The privacy issue is a big deal, but it has gotten a lot better over the years. When Propecia came out 17 years ago, it was the first time a prescription hair loss medication was advertised to the general public. People who were thinking about hair loss started realizing it was something that was happening to other people and could be talked about. The other way in which privacy affects my practice is that I have very little word of mouth referrals since so many patients remain private about their hair restoration. A very small percentage of my patients will tell their friends and family that they had a transplant. That’s why we need to advertise. I think honestly, if one patient told one person each I could cut my advertising budget in half.
You’ve got some pretty high profile patients like Wes Welker, Rob Ninkovich and Tom Curran. Why have you been successful in working with these big names?
Those guys all came to me directly and they’re really wonderful people. I told Wes that we could meet at night or could come in the back door but he said, “no, no.” He sat in the waiting room and filled out the paperwork. Rob didn’t have surgery; he’s doing Rogaine, Propecia, and the Capillus 272 PRO, but he also is very open about trying to help people understand that this isn’t a big deal and people are listening. In fact, a patient recently told me that he decided to come to me having known that these players could go to anyone in the world for help, and they chose me. That spoke volumes to him.
How does someone know they are ready for your services?
When the hair loss bothers them, that’s when they should come in. It’s easier to keep the hair than to restore it. If hair loss bothers somebody, it’s worthwhile to get honest and realistic information from us and then they can make a decision as to what’s best for them.
Can you look at someone’s scalp and accurately predict how they will lose their hair or how much time they have left?
I tell people only God above can determine the future. I don’t have a crystal ball; however with my experience, I can have a good idea what probably happen. What I can promise you is that if you don’t treat your hair loss today, then you will have less hair next year. We don’t promise a lot in medicine, but I can promise people that. That’s why I’m very high on prevention.
How long does the prevention process take?
It takes about four months to have anything affect the hair follicle, so that’s the ramp up time. We tell non-surgical patients that it takes about four months to see less hair on the brush, in the drain, or on the books when they’re studying.
Do you think hair loss prevention and restoration is more accepted socially now then when you first started?
Absolutely, but it’s still not where I think it should be. I had a patient today who had surgery in the summer of 2014. He also used the Capillus272 PRO laser therapy device for further prevention and it has been a dramatic difference. So I asked him if would you mind writing a testimonial and he said, “Doc, I’ll come on TV with you!” That’s the rare patient, but this guy is now a handsome and confident young man. It’s not that he wasn’t before, but he was kind of down because he had a lot of hair loss…and now he’s going to be our next guy on TV. He’s a regular guy. I want more of those patients who are open about it.

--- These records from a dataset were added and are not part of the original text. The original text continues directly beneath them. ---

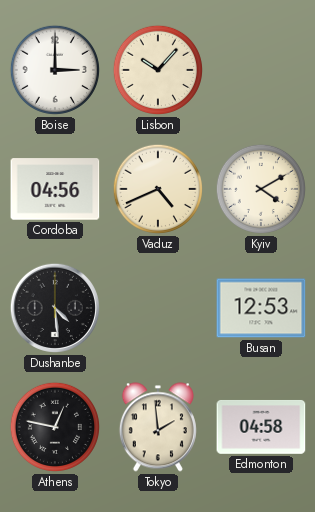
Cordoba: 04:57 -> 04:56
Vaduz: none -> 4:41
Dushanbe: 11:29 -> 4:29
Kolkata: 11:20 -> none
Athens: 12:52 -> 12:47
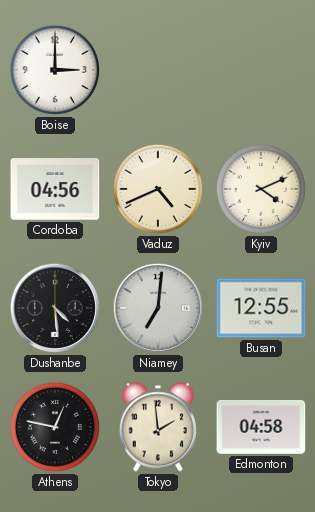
Lisbon: 10:07 -> none
Kyiv: 4:10 -> 4:11
Niamey: none -> 7:01
Busan: 12:53 -> 12:55
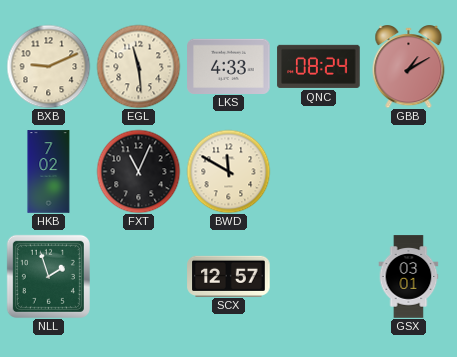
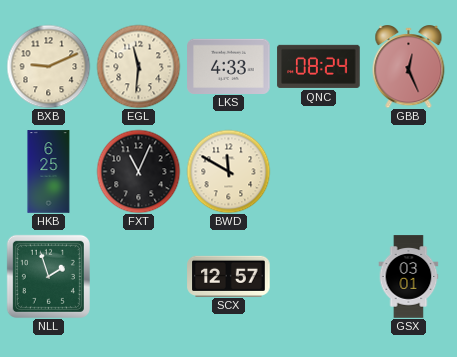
EGL: 11:29 -> 11:31
GBB: 1:10 -> 12:26
HKB: 7:02 -> 6:25
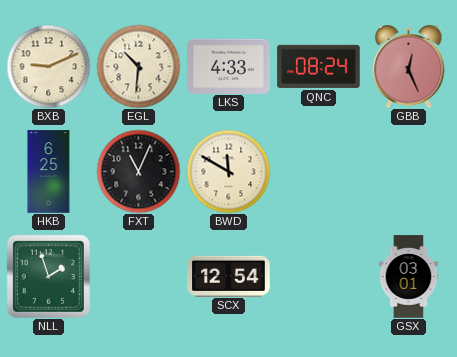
EGL: 11:31 -> 10:31
SCX: 12:57 -> 12:54
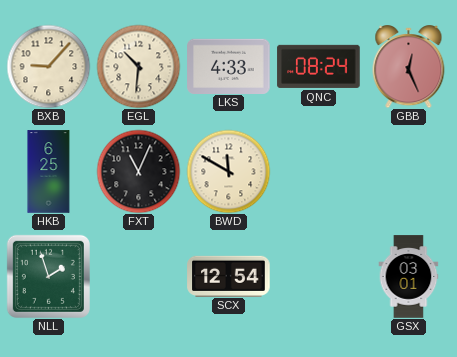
BXB: 9:11 -> 9:07
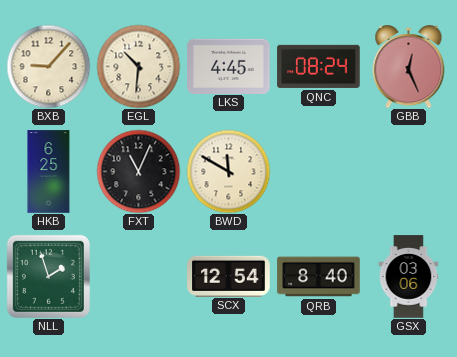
LKS: 4:33 -> 4:45
QRB: none -> 8:40
GSX: 03:01 -> 03:06
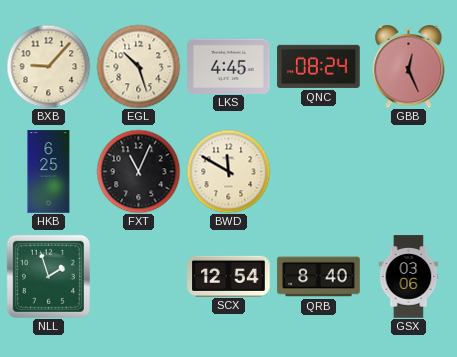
EGL: 10:31 -> 10:27
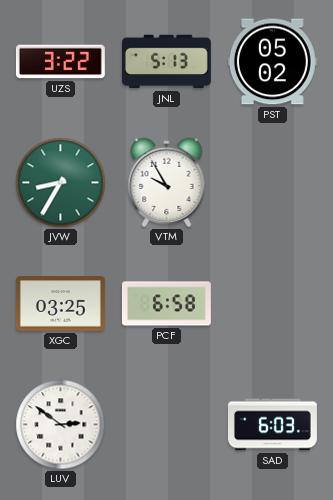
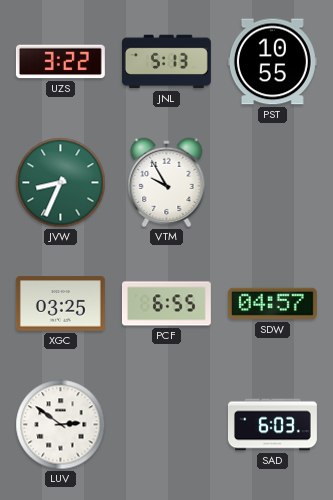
PST: 05:02 -> 10:55
JVW: 8:35 -> 8:34
PCF: 6:58 -> 6:55
SDW: none -> 04:57
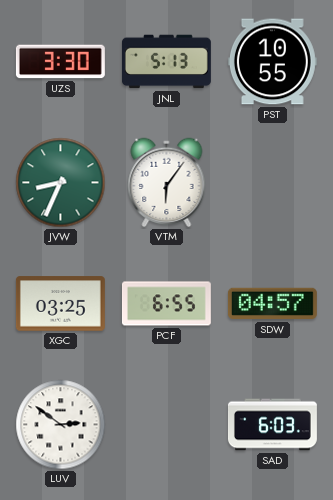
UZS: 3:22 -> 3:30
VTM: 9:55 -> 6:06
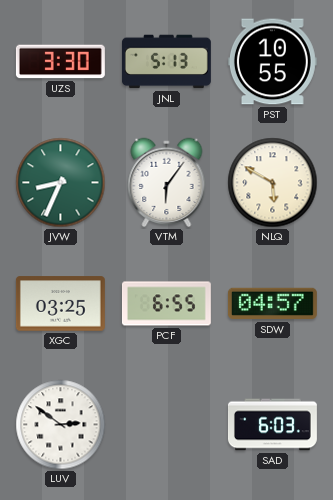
NLQ: none -> 5:50
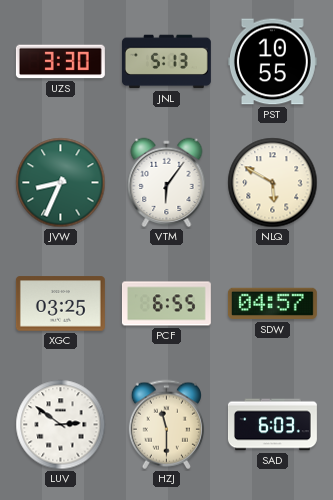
HZJ: none -> 11:30
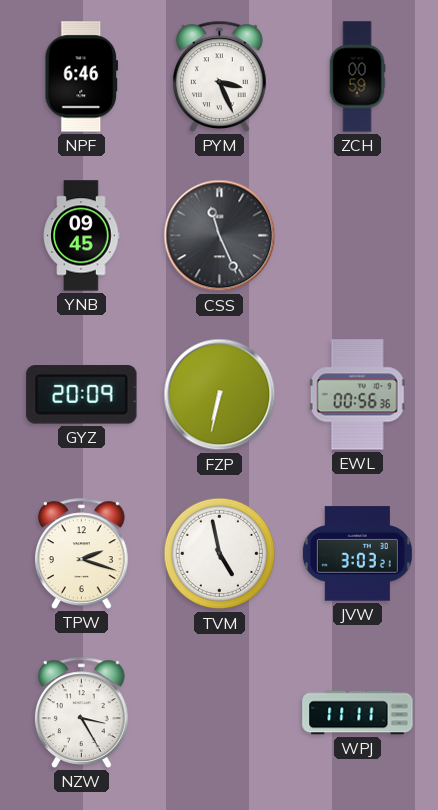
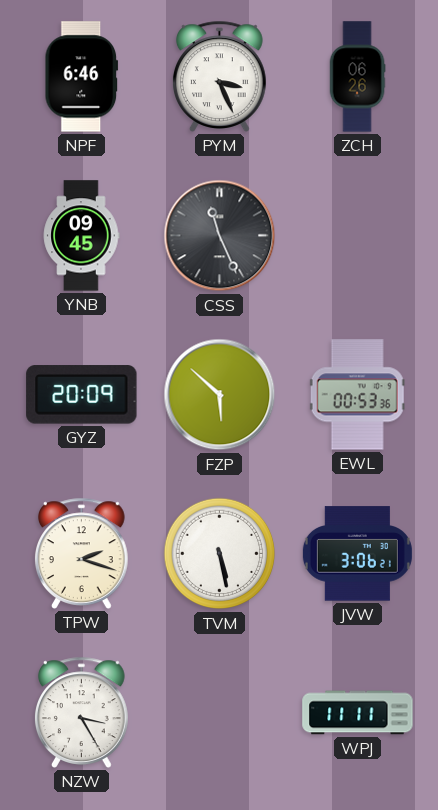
ZCH: 00:59 -> 06:26
FZP: 6:32 -> 5:52
EWL: 00:56 -> 00:53
TVM: 4:58 -> 5:28
JVW: 3:03 -> 3:06
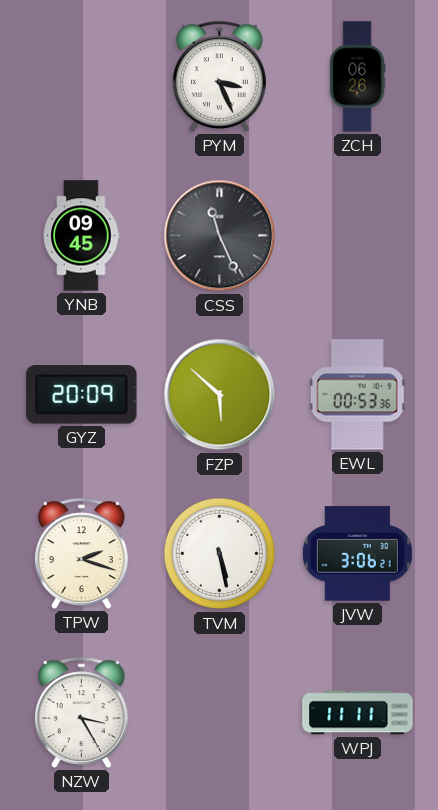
NPF: 6:46 -> none
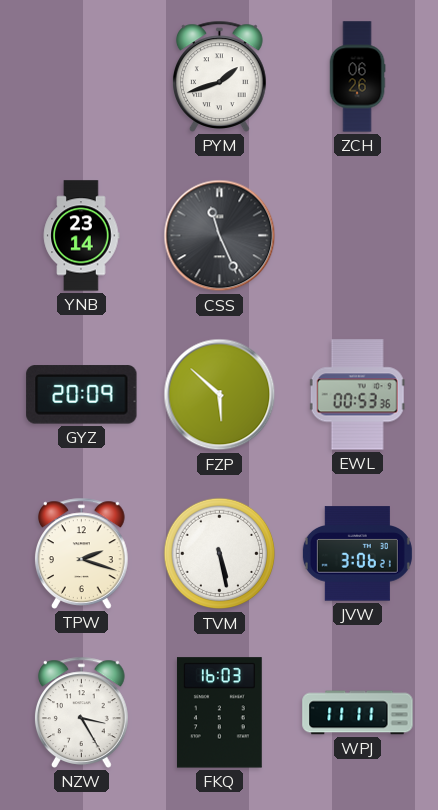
PYM: 3:26 -> 1:42
YNB: 09:45 -> 23:14
FKQ: none -> 16:03
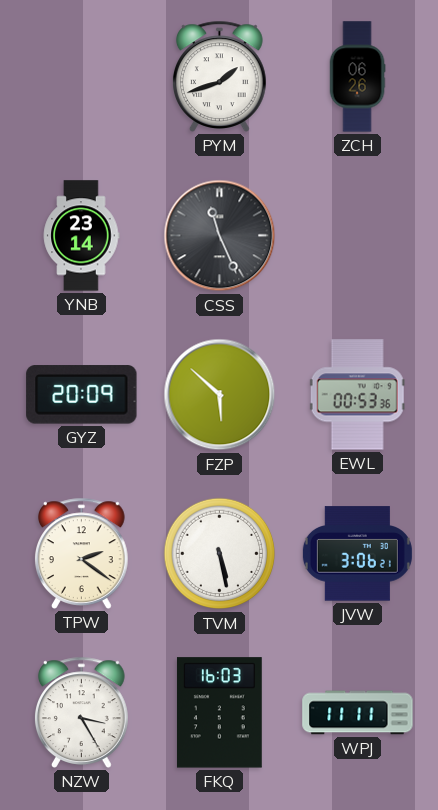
TPW: 2:18 -> 2:21
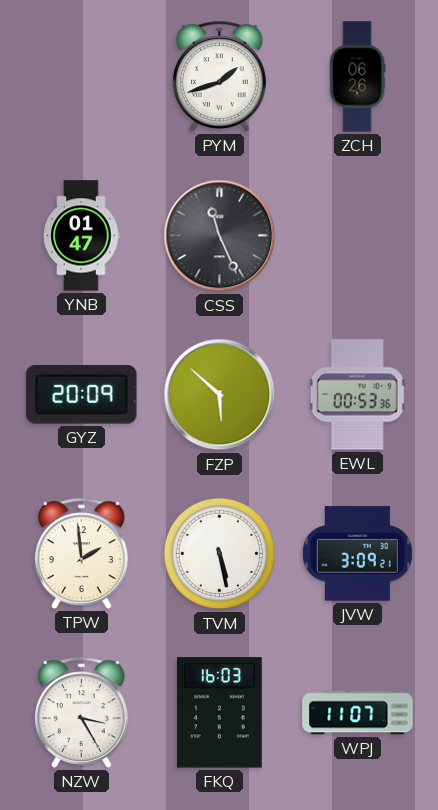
YNB: 23:14 -> 01:47
TPW: 2:21 -> 1:59
JVW: 3:06 -> 3:09
WPJ: 11:11 -> 11:07
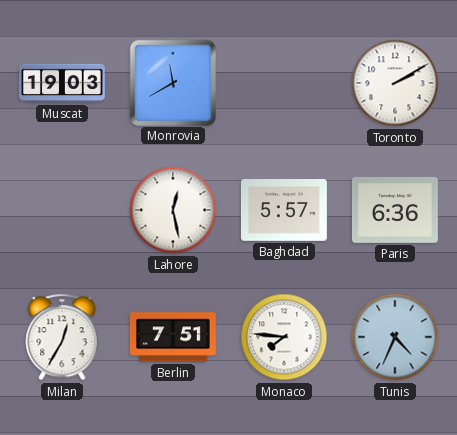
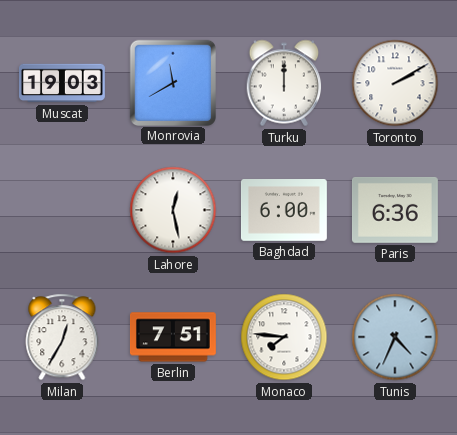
Turku: none -> 12:00
Baghdad: 5:57 -> 6:00
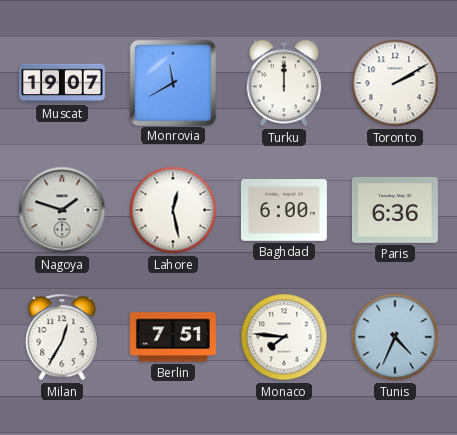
Muscat: 19:03 -> 19:07
Nagoya: none -> 1:48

What types of technologies are now allowing you to be more effective?
The next thing that is going to come out is cloning for surgery patients, which is something people have been talking about since I started in this field in 1986. This is where we will take just a few follicles from the scalp and they will be able replicate an unlimited supply. I think we are going to see something like this over the next ten years.
Do you have any advice for aspiring hair Doctors?
The problem of getting into hair transplant surgery now is that there are no residencies programs in this field. Doctors from a variety of fields come to this industry. It is helpful to find a doctor to train you, which is what I have done with Dr. Lopresti and what Dr. Chambers did for me. There are also fellowships that you can find, but most doctors learn from someone who’s already doing it.